Puisqu’il n’y a pas de dialogues, toute la tension repose sur le mime, la gestuelle des acteurs, la précision des postures, le temps qui les règlent. En dehors des regards quasi expressionnistes, les visages sont relativement inexpressifs. Les bouches demeurant hermétiquement closes, c’est le corps qui parle et qui fait “signe”. Le silence oppressant, qui par intermittence accompagne les gestes, exacerbe ce rôle de “signe”. En outre, la pièce dans laquelle se déroule toute l’action, est ornée de kanjis, rappelant aux personnages et aux spectateurs la devise de ses habitants : “sincérité absolue”. Cette valeur morale qu’englobe l’honnêteté, imprègne la demeure et oriente la destinée de ceux qui l’habitent. On se trouve totalement immergé dans ce que Roland Barthes nommait à juste titre, “L’Empire des signes”. Bien que le seppuku soit acté par l’homme, c’est la femme qui est au centre de tout, qui traverse et enveloppe l’action. C’est sur elle que s’ouvre le film (elle qui symboliquement écrit, qui tient le pinceau) et sur elle qu’il se referme. C’est la femme qui organise, assiste et aide au bon déroulement du suicide de son mari, avant de se donner elle-même la mort. C’est dans cet intervalle funèbre, exaltant leurs émotions et leurs sens, qu’ils s’aiment une dernière fois. Bien qu’il soit celui par lequel la mort survient, l’homme n’est finalement que le point culminant de la souffrance par éventration.

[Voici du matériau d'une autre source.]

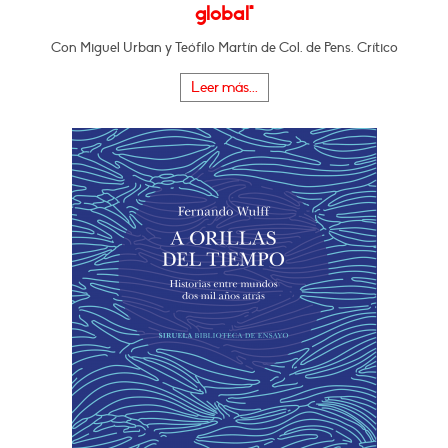
global"
Con Miguel Urban y Teófilo Martín de Col. de Pens. Crítico
Leer más...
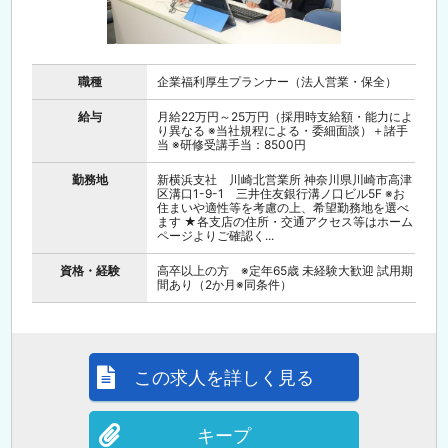
職種
企業福利厚生プランナー（法人営業・保全）
給与
月給22万円～25万円（採用時支給額・能力によ
り異なる ※当社規程による・委細面談）＋諸手
当 ※研修受講手当：8500円
勤務地
新横浜支社 川崎北営業所 神奈川県川崎市高津
区溝口1-9-1 三井住友銀行溝ノ口ビル5F ※お
住まいや適性等を考慮の上、希望勤務地を選べ
ます ★各支店の住所・交通アクセス等はホーム
ページよりご確認く...
資格・経験
高卒以上の方 ※定年65歳 未経験大歓迎 試用期
間あり（2か月※同条件）
この求人を詳しく見る
キープ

Comparativement au texte, le film donne naturellement “à voir” l’esthétique d’un rituel lourd de sens. C’est l’image en mouvement, la pureté des lignes, c’est le “voir” qui importe. Au contraire dans la nouvelle, Mishima donne “à sentir” cet accouplement mythique entre Eros et Thanatos. On peut donc considérer, au delà d’une simple complémentarité, deux visions distinctes menant à deux manières de raconter une même histoire, deux œuvres. Enfin c’est aussi une répétition du suicide spectaculaire de l’écrivain, geste ultime qui résonne comme un achèvement artistique, le point final d’un démiurge.